[[ Given data, beginning ]]
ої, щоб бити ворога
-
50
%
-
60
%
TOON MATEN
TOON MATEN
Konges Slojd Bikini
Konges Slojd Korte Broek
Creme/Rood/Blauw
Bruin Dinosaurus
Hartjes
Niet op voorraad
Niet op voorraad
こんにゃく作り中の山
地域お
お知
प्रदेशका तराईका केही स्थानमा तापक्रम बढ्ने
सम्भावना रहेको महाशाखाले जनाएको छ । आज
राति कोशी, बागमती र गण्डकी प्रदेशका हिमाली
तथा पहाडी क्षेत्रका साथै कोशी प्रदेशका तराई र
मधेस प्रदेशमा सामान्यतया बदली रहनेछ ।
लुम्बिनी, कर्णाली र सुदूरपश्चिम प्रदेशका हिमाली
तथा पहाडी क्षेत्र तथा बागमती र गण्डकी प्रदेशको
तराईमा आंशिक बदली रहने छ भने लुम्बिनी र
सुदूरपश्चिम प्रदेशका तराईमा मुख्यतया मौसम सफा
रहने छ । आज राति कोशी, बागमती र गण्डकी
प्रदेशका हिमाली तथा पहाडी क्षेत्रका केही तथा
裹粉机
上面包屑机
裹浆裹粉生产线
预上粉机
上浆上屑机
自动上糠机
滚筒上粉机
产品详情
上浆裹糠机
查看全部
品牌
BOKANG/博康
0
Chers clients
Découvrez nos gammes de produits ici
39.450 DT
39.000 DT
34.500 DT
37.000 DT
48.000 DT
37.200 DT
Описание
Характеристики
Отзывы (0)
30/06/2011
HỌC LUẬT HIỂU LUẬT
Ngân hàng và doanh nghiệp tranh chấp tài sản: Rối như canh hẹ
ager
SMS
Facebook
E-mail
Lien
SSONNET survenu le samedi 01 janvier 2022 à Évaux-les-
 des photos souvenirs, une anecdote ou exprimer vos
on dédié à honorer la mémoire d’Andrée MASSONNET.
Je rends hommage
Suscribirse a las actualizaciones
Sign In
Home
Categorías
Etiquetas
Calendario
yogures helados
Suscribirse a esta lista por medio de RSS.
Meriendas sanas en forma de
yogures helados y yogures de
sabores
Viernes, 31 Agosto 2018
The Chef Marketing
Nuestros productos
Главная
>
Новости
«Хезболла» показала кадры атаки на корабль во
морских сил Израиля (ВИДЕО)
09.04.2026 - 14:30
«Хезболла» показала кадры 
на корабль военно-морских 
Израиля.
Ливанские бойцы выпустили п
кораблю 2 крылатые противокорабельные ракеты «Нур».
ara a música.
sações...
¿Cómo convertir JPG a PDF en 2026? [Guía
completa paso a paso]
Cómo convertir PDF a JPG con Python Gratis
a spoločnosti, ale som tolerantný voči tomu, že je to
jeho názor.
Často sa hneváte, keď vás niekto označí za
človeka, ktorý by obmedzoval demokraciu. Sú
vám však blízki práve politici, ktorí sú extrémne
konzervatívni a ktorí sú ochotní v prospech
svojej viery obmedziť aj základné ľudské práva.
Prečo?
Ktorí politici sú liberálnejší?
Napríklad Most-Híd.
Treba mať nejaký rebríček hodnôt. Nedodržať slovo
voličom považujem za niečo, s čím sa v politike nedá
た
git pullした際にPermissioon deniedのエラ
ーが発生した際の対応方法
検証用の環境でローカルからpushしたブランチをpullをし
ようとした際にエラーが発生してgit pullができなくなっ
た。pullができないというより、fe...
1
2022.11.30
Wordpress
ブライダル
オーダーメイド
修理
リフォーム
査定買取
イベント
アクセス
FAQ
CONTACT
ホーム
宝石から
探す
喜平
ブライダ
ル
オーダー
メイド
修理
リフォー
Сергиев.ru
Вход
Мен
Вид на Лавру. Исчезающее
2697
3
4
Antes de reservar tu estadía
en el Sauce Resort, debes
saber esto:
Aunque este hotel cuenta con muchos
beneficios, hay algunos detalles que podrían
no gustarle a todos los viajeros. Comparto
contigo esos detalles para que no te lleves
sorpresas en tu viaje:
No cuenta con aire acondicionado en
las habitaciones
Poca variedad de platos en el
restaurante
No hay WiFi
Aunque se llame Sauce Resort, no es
[[ Given data, end ]]
The records above are to be given again in full, word for word.

ої, щоб бити ворога
-
50
%
-
60
%
TOON MATEN
TOON MATEN
Konges Slojd Bikini
Konges Slojd Korte Broek
Creme/Rood/Blauw
Bruin Dinosaurus
Hartjes
Niet op voorraad
Niet op voorraad
こんにゃく作り中の山
地域お
お知
प्रदेशका तराईका केही स्थानमा तापक्रम बढ्ने
सम्भावना रहेको महाशाखाले जनाएको छ । आज
राति कोशी, बागमती र गण्डकी प्रदेशका हिमाली
तथा पहाडी क्षेत्रका साथै कोशी प्रदेशका तराई र
मधेस प्रदेशमा सामान्यतया बदली रहनेछ ।
लुम्बिनी, कर्णाली र सुदूरपश्चिम प्रदेशका हिमाली
तथा पहाडी क्षेत्र तथा बागमती र गण्डकी प्रदेशको
तराईमा आंशिक बदली रहने छ भने लुम्बिनी र
सुदूरपश्चिम प्रदेशका तराईमा मुख्यतया मौसम सफा
रहने छ । आज राति कोशी, बागमती र गण्डकी
प्रदेशका हिमाली तथा पहाडी क्षेत्रका केही तथा
裹粉机
上面包屑机
裹浆裹粉生产线
预上粉机
上浆上屑机
自动上糠机
滚筒上粉机
产品详情
上浆裹糠机
查看全部
品牌
BOKANG/博康
0
Chers clients
Découvrez nos gammes de produits ici
39.450 DT
39.000 DT
34.500 DT
37.000 DT
48.000 DT
37.200 DT
Описание
Характеристики
Отзывы (0)
30/06/2011
HỌC LUẬT HIỂU LUẬT
Ngân hàng và doanh nghiệp tranh chấp tài sản: Rối như canh hẹ
ager
SMS
Facebook
E-mail
Lien
SSONNET survenu le samedi 01 janvier 2022 à Évaux-les-
 des photos souvenirs, une anecdote ou exprimer vos
on dédié à honorer la mémoire d’Andrée MASSONNET.
Je rends hommage
Suscribirse a las actualizaciones
Sign In
Home
Categorías
Etiquetas
Calendario
yogures helados
Suscribirse a esta lista por medio de RSS.
Meriendas sanas en forma de
yogures helados y yogures de
sabores
Viernes, 31 Agosto 2018
The Chef Marketing
Nuestros productos
Главная
>
Новости
«Хезболла» показала кадры атаки на корабль во
морских сил Израиля (ВИДЕО)
09.04.2026 - 14:30
«Хезболла» показала кадры 
на корабль военно-морских 
Израиля.
Ливанские бойцы выпустили п
кораблю 2 крылатые противокорабельные ракеты «Нур».
ara a música.
sações...
¿Cómo convertir JPG a PDF en 2026? [Guía
completa paso a paso]
Cómo convertir PDF a JPG con Python Gratis
a spoločnosti, ale som tolerantný voči tomu, že je to
jeho názor.
Často sa hneváte, keď vás niekto označí za
človeka, ktorý by obmedzoval demokraciu. Sú
vám však blízki práve politici, ktorí sú extrémne
konzervatívni a ktorí sú ochotní v prospech
svojej viery obmedziť aj základné ľudské práva.
Prečo?
Ktorí politici sú liberálnejší?
Napríklad Most-Híd.
Treba mať nejaký rebríček hodnôt. Nedodržať slovo
voličom považujem za niečo, s čím sa v politike nedá
た
git pullした際にPermissioon deniedのエラ
ーが発生した際の対応方法
検証用の環境でローカルからpushしたブランチをpullをし
ようとした際にエラーが発生してgit pullができなくなっ
た。pullができないというより、fe...
1
2022.11.30
Wordpress
ブライダル
オーダーメイド
修理
リフォーム
査定買取
イベント
アクセス
FAQ
CONTACT
ホーム
宝石から
探す
喜平
ブライダ
ル
オーダー
メイド
修理
リフォー
Сергиев.ru
Вход
Мен
Вид на Лавру. Исчезающее
2697
3
4
Antes de reservar tu estadía
en el Sauce Resort, debes
saber esto:
Aunque este hotel cuenta con muchos
beneficios, hay algunos detalles que podrían
no gustarle a todos los viajeros. Comparto
contigo esos detalles para que no te lleves
sorpresas en tu viaje:
No cuenta con aire acondicionado en
las habitaciones
Poca variedad de platos en el
restaurante
No hay WiFi
Aunque se llame Sauce Resort, no es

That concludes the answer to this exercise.